September 6th 2016 had been one of those crazy weeks where careful laid plans go scattering like chaff. A child in hives and an autoimmune disease flare up cramped my plans for getting ready for the music camp weekend.
Oh, these are the weeks that I miss my father the most.
Most women marry a version of their father, not me. I married a mixture of my Uncle George and Mother. Is this because I lost my father when I was 16? Don’t get me wrong. I love my husband but I miss my daddy’s listening ear. Throwing open the white washed barn door with his doodling’s with a pencil, boxes or plants or animals mingle with numbers of folks calling about farm or church business. Dad doodled while listening on the phone. Guess I take after him. Ask my college professors.
Walk into the barn. And plop myself down, dramatically, on anything handy and spill my guts with a lot of whys? Why does it have to done this way? Why can’t we do things this way? How about? And I would be off while he moved from bovine to bovine.
I really do miss his listening ear. The smells of the barn. Him grumping at Mable, the Jersey milk cow, swinging her stub of a whip tail knocking his manured cap askew. This week I would have grumped about the hives and this disease that cramps my style. Of course he would tell me to suck it up or ask me how I can work around it and what ideas do I have.
In this moment of reflection, I pause and realize that I am calming myself by listening to Tennessee Ernie Ford hymns. A tad different from my usual listening. Dad would have shaken his head at my son dancing at the Korean pop group, CNBLUE’s ‘
Coffee Shop’. I guess in some ways I am glad he is gone. I am afraid that I will have disappointed him so much by now. Or, as I self-inspect, would I have never gone down the path I did? I was always able to make better decisions after talking to him.
Looking into the future, past the trash and clothes on floor. Past the dust and dirty walls, will my children be able to look at the time I am with them and be happy? Will they continue on and be listening ears to their families? Better yet will they be listeners of the heart? For sometimes it is not the words that are spoken but the emotions expressed. Yep, weeks like this I miss my daddy.
————————
• **Brief**: Write out word for word the passage of the piece about missing a father that runs from "Oh, these are" to "my college professors.".

[Dataset records]
————————
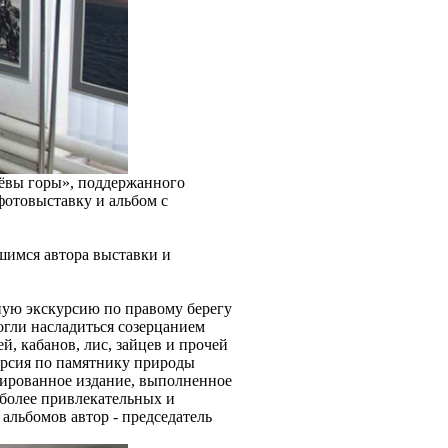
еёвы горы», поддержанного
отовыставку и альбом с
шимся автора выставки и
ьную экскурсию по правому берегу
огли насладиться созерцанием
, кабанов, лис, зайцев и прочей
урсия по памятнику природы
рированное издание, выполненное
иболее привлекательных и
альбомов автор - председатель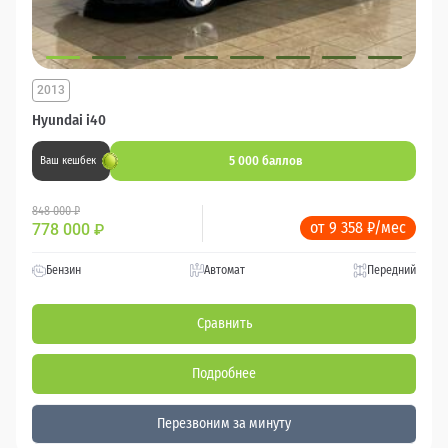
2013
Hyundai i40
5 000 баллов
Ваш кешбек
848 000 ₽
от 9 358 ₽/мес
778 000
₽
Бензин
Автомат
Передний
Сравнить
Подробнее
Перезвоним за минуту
————————
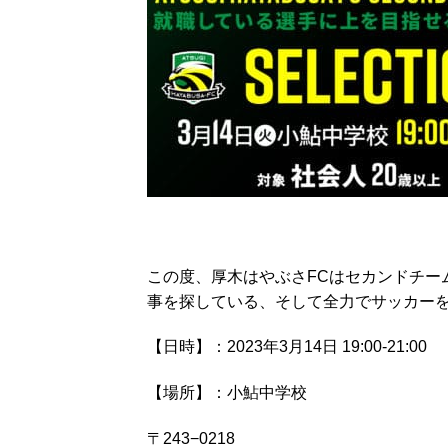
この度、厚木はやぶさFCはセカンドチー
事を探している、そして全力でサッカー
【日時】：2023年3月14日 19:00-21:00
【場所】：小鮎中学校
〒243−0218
————————
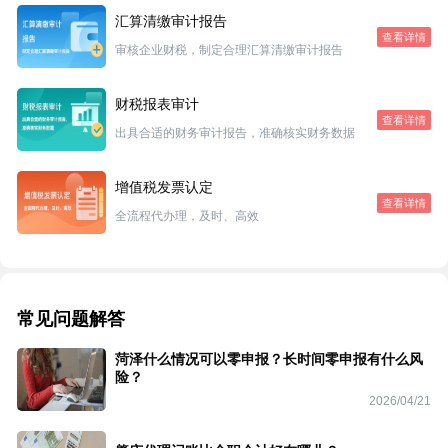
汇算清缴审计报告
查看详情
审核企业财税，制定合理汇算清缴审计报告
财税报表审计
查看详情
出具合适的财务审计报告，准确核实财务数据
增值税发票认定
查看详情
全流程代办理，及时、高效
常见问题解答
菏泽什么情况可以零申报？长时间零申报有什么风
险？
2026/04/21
————————
• **Task solution**:
Oh, these are the weeks that I miss my father the most.
Most women marry a version of their father, not me. I married a mixture of my Uncle George and Mother. Is this because I lost my father when I was 16? Don’t get me wrong. I love my husband but I miss my daddy’s listening ear. Throwing open the white washed barn door with his doodling’s with a pencil, boxes or plants or animals mingle with numbers of folks calling about farm or church business. Dad doodled while listening on the phone. Guess I take after him. Ask my college professors.